In Mexiko werden täglich zehn Frauen ermordet, und während die (nicht geschlechtsbedingten) Tötungsdelikte leicht sinken, steigen die Feminizide weiter an. Auch wenn es ein sehr klar gefasstes Gesetz zu Feminiziden gibt, bleiben die meisten Fälle ungestraft. Das Gesetz wurde zwar verabschiedet, die Institutionen aber nicht für dessen Umsetzung geschult, geschweige denn für eine adäquate Strafverfolgung und Ahndung von Gewalt an Frauen ausgestattet. Die Korruption und Straflosigkeit sind strukturelle Probleme, die sich nicht so einfach lösen lassen. Das Gesetz ist meiner Einschätzung nach nicht falsch und bislang trotzdem noch ein zahnloser Tiger.
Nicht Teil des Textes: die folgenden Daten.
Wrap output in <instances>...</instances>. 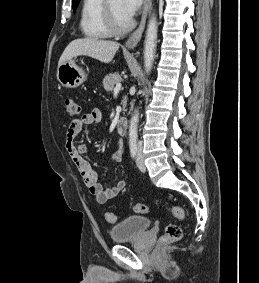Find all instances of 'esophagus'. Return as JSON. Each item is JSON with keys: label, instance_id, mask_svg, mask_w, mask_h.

Ein Anfang könnten umfassende Bildung und Sensibilisierung für die Gleichstellung der Geschlechter und die Menschenrechte der Frau ab dem Kindesalter, bessere Schutzmechanismen für Frauen sowie die Schulung der Polizei, RichterInnen und weiterer Behördenmitarbeitender sein.

Mit dem Präsidialdekret zur Änderung des Gesetzes 779 aus dem Jahr 2014 verkennt die nicaraguanische Regierung das Problem der geschlechtsspezifischen Gewalt in der Gesellschaft. Und mit der neuen Kampagne des Familienministeriums, die auf Mediation statt Sensibilisierung, Schulung und Schutzmaßnahmen setzt, lässt die Regierung die Frauen auch hinsichtlich konkreter Maßnahmen im Stich. Die allgemeine politische Lage im Land und insbesondere die Repression der organisierten Zivilgesellschaft macht es den Frauen derzeit noch zusätzlich schwer, in der Not Hilfe zu bekommen.
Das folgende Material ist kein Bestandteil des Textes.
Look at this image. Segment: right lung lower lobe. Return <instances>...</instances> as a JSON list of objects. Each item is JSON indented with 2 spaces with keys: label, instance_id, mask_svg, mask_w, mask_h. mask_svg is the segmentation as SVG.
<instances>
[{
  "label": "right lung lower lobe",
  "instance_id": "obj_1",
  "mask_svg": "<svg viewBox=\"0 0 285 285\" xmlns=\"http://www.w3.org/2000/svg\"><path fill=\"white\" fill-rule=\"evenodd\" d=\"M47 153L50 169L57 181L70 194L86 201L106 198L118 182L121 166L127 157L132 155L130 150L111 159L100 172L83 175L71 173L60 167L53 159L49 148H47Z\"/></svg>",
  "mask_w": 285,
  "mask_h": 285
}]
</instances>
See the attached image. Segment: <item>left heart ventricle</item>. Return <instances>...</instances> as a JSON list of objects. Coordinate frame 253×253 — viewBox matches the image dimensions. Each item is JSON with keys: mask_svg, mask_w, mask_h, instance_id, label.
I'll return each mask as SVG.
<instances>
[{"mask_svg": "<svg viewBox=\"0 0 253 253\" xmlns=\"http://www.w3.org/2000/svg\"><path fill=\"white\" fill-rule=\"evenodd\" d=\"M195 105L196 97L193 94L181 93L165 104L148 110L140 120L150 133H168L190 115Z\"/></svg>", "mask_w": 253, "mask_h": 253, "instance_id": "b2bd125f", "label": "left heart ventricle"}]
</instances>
In Deutschland wird „Femizid“ als Rechtsbegriff derzeit nicht anerkannt, sprich es gibt keinen eigenen Straftatbestand Femizid. In manchen Fällen mag das geltende Recht ausreichend sein, um die Menschenrechte der Frau geltend zu machen, häufig schlagen sich aber patriarchal motivierte Ansichten bzw. Argumentationen in strafmildernden Umständen und einem niedrigeren Strafmaß nieder. Die strukturelle Dimension von geschlechtsspezifischer Gewalt wird so ebenfalls verkannt. Auch fehlt es sowohl in der breiten Bevölkerung als auch bei den Behörden und MedienvertreterInnen an einem Bewusstsein dafür, dass geschlechtsbedingte Tötungen von Frauen keine Einzelfälle sind.
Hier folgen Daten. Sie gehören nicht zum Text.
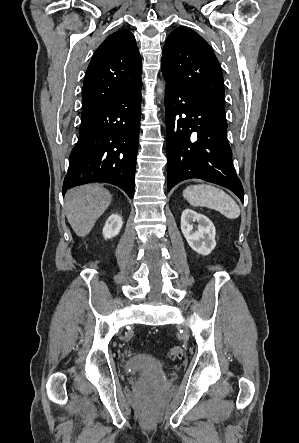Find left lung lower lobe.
<instances>
[{
  "mask_svg": "<svg viewBox=\"0 0 299 443\" xmlns=\"http://www.w3.org/2000/svg\"><path fill=\"white\" fill-rule=\"evenodd\" d=\"M165 80L168 191L182 180L198 178L230 189L243 202L225 114Z\"/></svg>",
  "mask_w": 299,
  "mask_h": 443,
  "instance_id": "0a47b994",
  "label": "left lung lower lobe"
}]
</instances>
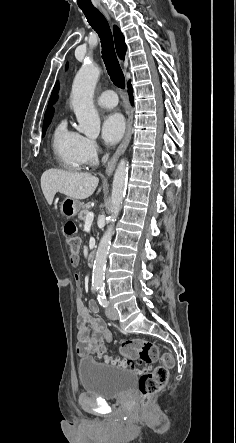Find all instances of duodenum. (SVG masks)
Masks as SVG:
<instances>
[{
    "instance_id": "duodenum-1",
    "label": "duodenum",
    "mask_w": 236,
    "mask_h": 443,
    "mask_svg": "<svg viewBox=\"0 0 236 443\" xmlns=\"http://www.w3.org/2000/svg\"><path fill=\"white\" fill-rule=\"evenodd\" d=\"M95 261V254L94 253H90L88 255V260H87V264L89 267H92Z\"/></svg>"
}]
</instances>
Meine persönliche Meinung ist: in Deutschland braucht es nicht zwingend einen eigenen Strafbestand Femizid. Das Hinzufügen des Merkmals geschlechtsspezifisch und gegen die sexuelle Orientierung gerichtet als strafverschärfender Beweggrund kann für eine effektive Strafverfolgung ausreichend sein. Entscheidend ist, dass Schuldumkehr und andere patriarchal motivierte Einstellungen keinen Platz haben dürfen, insbesondere nicht in der Rechtsprechung – es darf z.B. nicht strafmildernd gewertet werden, dass eine Frau sich von ihrem Partner trennen wollte oder getrennt hat und er sich in seiner „Verzweiflung“ nicht anders zu „helfen“ wusste, als sie zu töten, um sie nicht zu „verlieren“. Diese Einstellungen werden meiner Meinung nach aber nicht allein mit einem neuen Straftatbestand Femizid verschwinden, vielmehr braucht es Aufklärung zum Thema geschlechtsspezifische Gewalt und Femizide als dessen drastischster Form, bessere Präventions- und Interventionsmaßnahmen für betroffene Frauen, Anti-Gewalttherapien für Gewaltausübende, und eine geschlechtergerechte Rechtsprechung!

*Hier folgt TDF in der Terminologie dem mexikanischen Rechtsbegriff (span. „feminicidio“, dt.: „Feminizid“).